Here's Jonathan Calleri scoring a goal to get Diego Maradona up off his seat
If at first you don't succeed, Rabona it over the keeper's head.pic.twitter.com/gUoFzubFil
— Regista (@Regista) May 9, 2020
Calleri initially made little impression, beyond sparking the realisation for supporters that here was a player whose second touch was a tackle. As West Ham struggled in their new stadium and slipped into their natural habitat of the bottom six, chances were few and far between for the young Argentine.
His first, and only, goal for the Hammers came in a January win at Middlesbrough. Already leading 2-1, the substitute struck an effort in the general direction of the goal.

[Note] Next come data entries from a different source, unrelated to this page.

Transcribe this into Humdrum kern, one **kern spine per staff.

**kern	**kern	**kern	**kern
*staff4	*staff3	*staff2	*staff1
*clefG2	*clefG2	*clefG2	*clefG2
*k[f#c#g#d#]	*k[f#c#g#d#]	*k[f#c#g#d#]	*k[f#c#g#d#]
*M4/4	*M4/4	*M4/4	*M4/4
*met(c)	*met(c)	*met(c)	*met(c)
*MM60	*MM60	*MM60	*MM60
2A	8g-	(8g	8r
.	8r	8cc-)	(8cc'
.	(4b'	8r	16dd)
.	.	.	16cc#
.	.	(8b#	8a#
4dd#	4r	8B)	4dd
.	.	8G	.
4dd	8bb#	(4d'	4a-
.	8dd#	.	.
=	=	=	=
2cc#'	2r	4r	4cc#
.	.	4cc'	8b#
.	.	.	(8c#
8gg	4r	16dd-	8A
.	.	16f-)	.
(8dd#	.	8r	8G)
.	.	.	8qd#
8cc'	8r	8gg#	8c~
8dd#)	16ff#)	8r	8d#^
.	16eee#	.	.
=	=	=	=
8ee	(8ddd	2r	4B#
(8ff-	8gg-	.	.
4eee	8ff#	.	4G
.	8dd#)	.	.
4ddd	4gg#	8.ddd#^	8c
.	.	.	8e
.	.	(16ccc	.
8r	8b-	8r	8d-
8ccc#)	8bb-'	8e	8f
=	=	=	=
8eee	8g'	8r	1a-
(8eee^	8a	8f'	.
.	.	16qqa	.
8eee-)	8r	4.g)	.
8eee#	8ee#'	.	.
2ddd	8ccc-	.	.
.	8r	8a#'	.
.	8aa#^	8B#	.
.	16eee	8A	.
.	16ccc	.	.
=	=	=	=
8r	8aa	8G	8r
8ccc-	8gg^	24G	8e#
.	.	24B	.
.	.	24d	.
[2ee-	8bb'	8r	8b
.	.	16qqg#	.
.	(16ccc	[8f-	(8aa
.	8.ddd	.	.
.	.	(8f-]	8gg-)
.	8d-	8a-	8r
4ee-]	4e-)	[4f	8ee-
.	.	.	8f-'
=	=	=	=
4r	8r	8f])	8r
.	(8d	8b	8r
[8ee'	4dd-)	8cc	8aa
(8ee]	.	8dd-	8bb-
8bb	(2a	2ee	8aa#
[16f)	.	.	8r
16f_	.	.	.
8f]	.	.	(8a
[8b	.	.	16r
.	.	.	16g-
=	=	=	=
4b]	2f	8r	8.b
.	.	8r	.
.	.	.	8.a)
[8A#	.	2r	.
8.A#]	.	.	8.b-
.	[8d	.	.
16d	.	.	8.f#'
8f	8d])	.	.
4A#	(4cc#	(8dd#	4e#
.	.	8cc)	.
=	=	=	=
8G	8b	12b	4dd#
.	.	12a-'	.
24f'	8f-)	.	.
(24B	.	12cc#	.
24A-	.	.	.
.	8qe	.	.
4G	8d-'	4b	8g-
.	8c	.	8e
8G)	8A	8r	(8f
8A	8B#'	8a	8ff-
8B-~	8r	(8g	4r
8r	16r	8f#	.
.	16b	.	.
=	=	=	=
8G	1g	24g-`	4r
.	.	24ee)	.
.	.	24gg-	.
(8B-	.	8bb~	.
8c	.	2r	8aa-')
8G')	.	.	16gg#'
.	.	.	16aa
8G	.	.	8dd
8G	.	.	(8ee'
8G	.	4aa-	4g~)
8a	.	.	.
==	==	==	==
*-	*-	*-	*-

Happily, on this occasion, the advertising hoarding-bound shot deflected of Boro’s Adam Clayton and ended up in the net. Calleri peeled away with a look of disbelieving delight etched on his face, mirroring that of the travelling supporters.
Despite this exhibition of quality football, Calleri would have to wait three further months for his first league start. This came in April’s home match with Everton, a game West Ham needed points from to ease lingering relegation worries. As the hot spring sun shone across east London, Calleri must have felt emboldened to attack this rare opportunity.
Fittingly, the game passed without almost any incident whatsoever. After 24 touches, producing one of the more hilarious heatmaps in recent memory, Calleri was replaced by commitment’s Diafra Sakho. As if mirroring the impact of West Ham’s starting striker, the match ended in a forgettable stalemate.
Poundshop Messi
Calleri’s defining moment was still to come. As West Ham and Stoke ground their way towards another goalless draw, Calleri found himself with the chance to become the match-winning hero – all he had to do was sidefoot the ball either side of Shay Given. Inexplicably, this was the moment Jonathan decided to transform into the poundshop Messi.
Instead of slotting home, Calleri attempted football’s least appropriate rabona ever. It goes without saying the effort hit Given straight in the midriff and the match ended level. West Ham did not pay the £16million to make his loan stay a permanent one.
Don’t let the streets forget, Jo Calleri, who had previously scored once in 17 games attempted a rabona in a 0-0 draw with Stoke pic.twitter.com/Cgvz3kQvBC
— Elliot (@ElliotWHU) June 6, 2020
Since his spell in east London, Calleri has toured the Spanish peninsula turning out for Las Palmas, Alaves and Espanyol, never scoring more than nine goals a season despite even this modest figure seeming like a misprint. This season, Jonathan will ply his trade for Osasuna. It is his sixth loan spell away from Deportivo Maldonado, for whom he is still yet to kick a ball.
Last season, Calleri appeared back on English radars after notching a hat-trick for Espanyol in their Europa League exit to Wolves. This performance prompted amazed incomprehension from West Ham supporters, whose club have failed to score a single goal against Wolves since the Midlanders’ return to the Premier League.
Maybe Calleri wasn’t played enough or maybe he just wasn’t good enough. Truth is, West Ham’s scattergun approach to recruitment means we shall never know if Calleri could have blossomed into something more.